I nodded grimly. "The corruption is more aware than we realized. It's observing, learning, adapting."
Taranis adjusted his spectacles, tension evident in his shoulders. "Marenna seemed to know things about us she shouldn't—as if she'd been studying us long before we arrived."
I nodded, feeling the corruption pulse beneath my feet. My connection to the earth had always been my greatest strength, but now it transmitted only the land's suffering.
"She's been corrupted for some time," I said, the realization settling heavily in my chest. "Perfectly mimicking normal behavior while spreading this... perversion."
The concept struck at the core of bear shifter values.
We were taught that outward appearance should reflect inner truth—that deception was the way of smaller, weaker creatures.
The idea of something wearing a human's skin while its essence had been hollowed out and replaced violated everything I believed about the natural order.
It was worse than killing—it was soul theft.
Adara's flame-script pulsed beneath her skin as she moved closer to me, her golden patterns responding to my distress. "How do you know?" she demanded, flames flickering between her fingers as she reached toward me, not quite touching but close enough that I could feel the heat of her concern.
"Her journals," I explained, my voice rough with disgust. "She had them scattered about.
While I was trapped there, I saw entries dating back three seasons.
The handwriting changed subtly over time, becoming more.
.. precise. Less human. But her behavior must have remained perfectly normal, or the villagers would have noticed. "
Ryu growled, wisps of smoke curling from his nostrils.

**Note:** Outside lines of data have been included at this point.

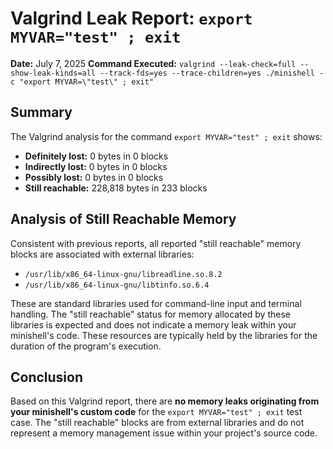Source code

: # Valgrind Leak Report: `export MYVAR="test" ; exit`

**Date:** July 7, 2025
**Command Executed:** `valgrind --leak-check=full --show-leak-kinds=all --track-fds=yes --trace-children=yes ./minishell -c "export MYVAR=\"test\" ; exit"`

## Summary

The Valgrind analysis for the command `export MYVAR="test" ; exit` shows:

*   **Definitely lost:** 0 bytes in 0 blocks
*   **Indirectly lost:** 0 bytes in 0 blocks
*   **Possibly lost:** 0 bytes in 0 blocks
*   **Still reachable:** 228,818 bytes in 233 blocks

## Analysis of Still Reachable Memory

Consistent with previous reports, all reported "still reachable" memory blocks are associated with external libraries:

*   `/usr/lib/x86_64-linux-gnu/libreadline.so.8.2`
*   `/usr/lib/x86_64-linux-gnu/libtinfo.so.6.4`

These are standard libraries used for command-line input and terminal handling. The "still reachable" status for memory allocated by these libraries is expected and does not indicate a memory leak within your minishell's code. These resources are typically held by the libraries for the duration of the program's execution.

## Conclusion

Based on this Valgrind report, there are **no memory leaks originating from your minishell's custom code** for the `export MYVAR="test" ; exit` test case. The "still reachable" blocks are from external libraries and do not represent a memory management issue within your project's source code.
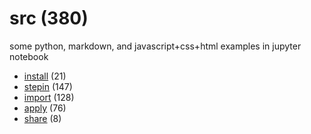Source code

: # src (380)
some python, markdown, and javascript+css+html examples in jupyter notebook

+ [install](install/README.md) (21)
+ [stepin](stepin/README.md) (147)
+ [import](import/README.md) (128)
+ [apply](apply/README.md) (76)
+ [share](share/README.md) (8)
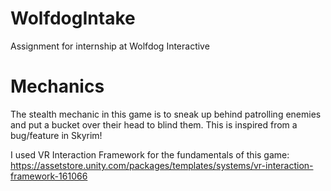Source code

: # WolfdogIntake
Assignment for internship at Wolfdog Interactive


# Mechanics
The stealth mechanic in this game is to sneak up behind patrolling enemies and put a bucket over their head to blind them. This is inspired from a bug/feature in Skyrim!


I used VR Interaction Framework for the fundamentals of this game: https://assetstore.unity.com/packages/templates/systems/vr-interaction-framework-161066
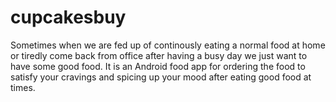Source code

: # cupcakesbuy

Sometimes when we are fed up of continously eating a normal food at home or tiredly come back from office after having a busy day we just want to have some good food. It is an Android food app for ordering the food to satisfy your cravings and spicing up your mood after eating good food at times.  
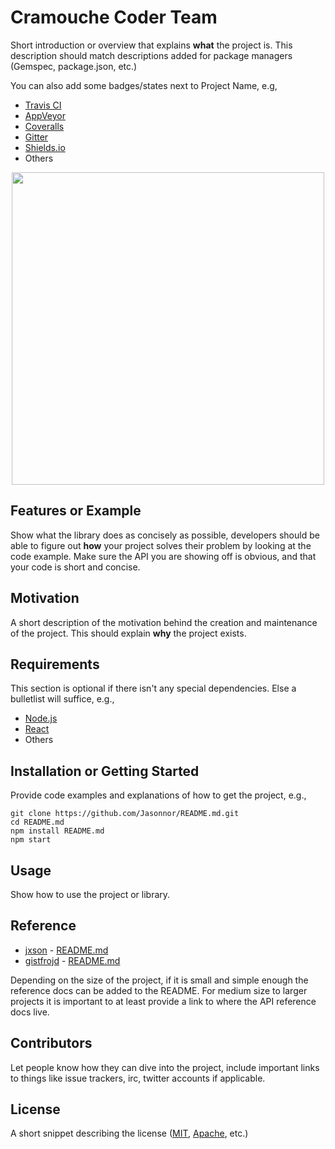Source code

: # Cramouche Coder Team

Short introduction or overview that explains **what** the project is. This description should match descriptions added for package managers (Gemspec, package.json, etc.)

You can also add some badges/states next to Project Name, e.g,

- [Travis CI](https://travis-ci.org/)
- [AppVeyor](http://www.appveyor.com/)
- [Coveralls](https://coveralls.io/)
- [Gitter](https://gitter.im/)
- [Shields.io](http://shields.io/)
- Others

<div id="header" align="center">
    <img src="[https://dribbble.com/shots/5487982-Developers-Gif](https://cdn.dribbble.com/users/2401141/screenshots/5487982/media/9a946a4bf36643b0b9c7ece0eb478f83.gif)" width="500" />
</div>

## Features or Example

Show what the library does as concisely as possible, developers should be able to figure out **how** your project solves their problem by looking at the code example. Make sure the API you are showing off is obvious, and that your code is short and concise.

## Motivation

A short description of the motivation behind the creation and maintenance of the project. This should explain **why** the project exists.

## Requirements

This section is optional if there isn't any special dependencies. Else a bulletlist will suffice, e.g.,

- [Node.js](https://nodejs.org/)
- [React](https://facebook.github.io/react/)
- Others

## Installation or Getting Started

Provide code examples and explanations of how to get the project, e.g.,

    git clone https://github.com/Jasonnor/README.md.git
    cd README.md
    npm install README.md
    npm start

## Usage

Show how to use the project or library.

## Reference

- [jxson](https://gist.github.com/jxson) - [README.md](https://gist.github.com/jxson/1784669)
- [gistfrojd](https://gist.github.com/gistfrojd) - [README.md](https://gist.github.com/gistfrojd/5fcd3b70949ac6376f66)

Depending on the size of the project, if it is small and simple enough the reference docs can be added to the README. For medium size to larger projects it is important to at least provide a link to where the API reference docs live.

## Contributors

Let people know how they can dive into the project, include important links to things like issue trackers, irc, twitter accounts if applicable.

## License

A short snippet describing the license ([MIT](http://opensource.org/licenses/mit-license.php), [Apache](http://opensource.org/licenses/Apache-2.0), etc.)
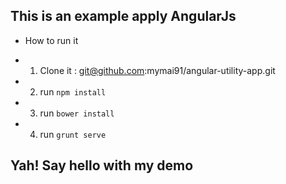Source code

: ## This is an example apply AngularJs

* How to run it

* 1. Clone it : git@github.com:mymai91/angular-utility-app.git

* 2. run ``npm install``
* 3. run ``bower install``
* 4. run ``grunt serve``

## Yah! Say hello with my demo 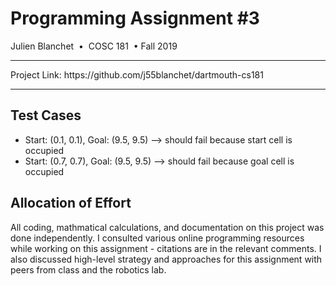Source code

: # Programming Assignment #3
Julien Blanchet &nbsp;&bull;&nbsp; COSC 181  &nbsp;&bull;&nbsp;Fall 2019  

<hr>
Project Link: https://github.com/j55blanchet/dartmouth-cs181
<hr>

## Test Cases
* Start: (0.1, 0.1), Goal: (9.5, 9.5) --> should fail because start cell is occupied
* Start: (0.7, 0.7), Goal: (9.5, 9.5) --> should fail because goal cell is occupied

## Allocation of Effort
All coding, mathmatical calculations, and documentation on this project was done independently. I consulted various online programming resources while working on this assignment - citations are in the relevant comments. I also discussed high-level strategy and approaches for this assignment with peers from class and the robotics lab.
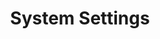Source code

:---
sidebar_position: 1
title: "System Settings"
sidebar_label: "System Settings"
description: "Configure core system parameters in Debian - manage hostname settings, view system information, set resource limits, and establish fundamental system behaviors."
keywords:
  - "debian system settings"
  - "system configuration"
  - "hostname configuration"
  - "system parameters"
  - "system information"
tags:
  - debian
  - system-settings
  - system-configuration
  - hostname-settings
  - system-parameters
slug: /linux/debian/configuration/system-settings
---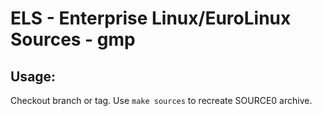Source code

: # ELS - Enterprise Linux/EuroLinux Sources - gmp
 
## Usage:
  Checkout branch or tag. Use `make sources` to recreate  SOURCE0 archive.
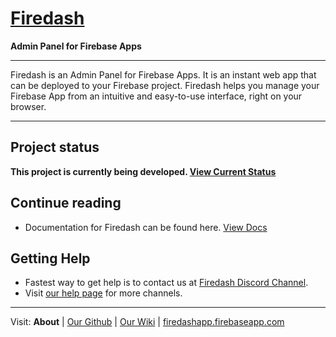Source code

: # [Firedash](https://nikahmadz.github.io/Firedash/)
**Admin Panel for Firebase Apps**

---

Firedash is an Admin Panel for Firebase Apps. It is an instant web app that can be deployed to your Firebase project. Firedash helps you manage your Firebase App from an intuitive and easy-to-use interface, right on your browser.

---

## Project status

**This project is currently being developed. [View Current Status](https://github.com/nikahmadz/Firedash/wiki/project-status)**

## Continue reading

- Documentation for Firedash can be found here. [View Docs](https://nikahmadz.github.io/Firedash/docs/)

## Getting Help

- Fastest way to get help is to contact us at [Firedash Discord Channel](https://discord.gg/Xk4DJHs).
- Visit [our help page](https://nikahmadz.github.io/Firedash/help/) for more channels.

---

Visit: **About** | [Our Github](https://github.com/nikahmadz/Firedash/) | [Our Wiki](https://github.com/nikahmadz/Firedash/wiki/) | [firedashapp.firebaseapp.com](https://firedashapp.firebaseapp.com/)
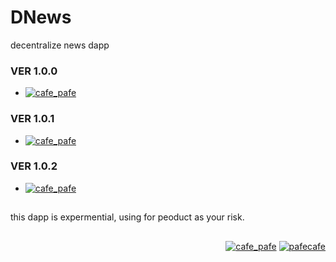 # DNews
decentralize news dapp


### VER 1.0.0

- <a href="https://testnet.bscscan.com/address/0xaed337e458920db62b135ea8bcff54c4f52160cf" target="blank">
    <img src="https://img.shields.io/badge/View%20on-explorer-lightblue?style=flat" alt="cafe_pafe" /></a> 

### VER 1.0.1

- <a href="https://testnet.bscscan.com/address/0x0Ad86d2184d6f9e8BB7566A7BE1fAdAa08cdc725" target="blank">
    <img src="https://img.shields.io/badge/View%20on-explorer-lightblue?style=flat" alt="cafe_pafe" /></a> 

### VER 1.0.2

- <a href="https://testnet.bscscan.com/address/0x09ee14fa0e02e4479f64d7badb33f77c44081411" target="blank">
    <img src="https://img.shields.io/badge/View%20on-explorer-lightblue?style=flat" alt="cafe_pafe" /></a> 

##

this dapp is expermential, using for peoduct as your risk.

##

<p align="right"> 
    <a href="https://github.com/mosi-sol/DNews" target="blank">
    <img src="https://img.shields.io/badge/Decentralize%20News-dapp-blue?style=flat" alt="cafe_pafe" /></a> 
    <a href="https://github.com/mosi-sol/" target="blank">
    <img src="https://img.shields.io/github/license/mosi-sol/live-contracts" alt="pafecafe" /></a>                                  
</p>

"If they can hide it that well, how many others in this village are already corrupted but hiding their condition?
" He clenched his fists, scales flickering briefly across his knuckles as he fought to maintain control. "We could be surrounded already."
The implication sent a chill through me despite my naturally elevated body temperature. I closed my eyes, pressing my bare feet firmly against the earth. What I sensed made me recoil.
"Many," I whispered, opening my eyes to meet their worried gazes. "It runs deep beneath the village, like dark veins. And it's... communicating somehow. Coordinating."
Lucas's nostrils flared as he scented the air, his wolf senses clearly detecting something concerning. "We need a defensible position. This square is too exposed."
As if confirming his assessment, shapes began to emerge from the shadows between buildings—villagers moving with that same eerie synchronicity, their eyes clouded with purple corruption.
Marenna's followers were catching up with us.
Some showed obvious signs—lesions and twisted limbs—while others appeared almost normal save for their vacant expressions.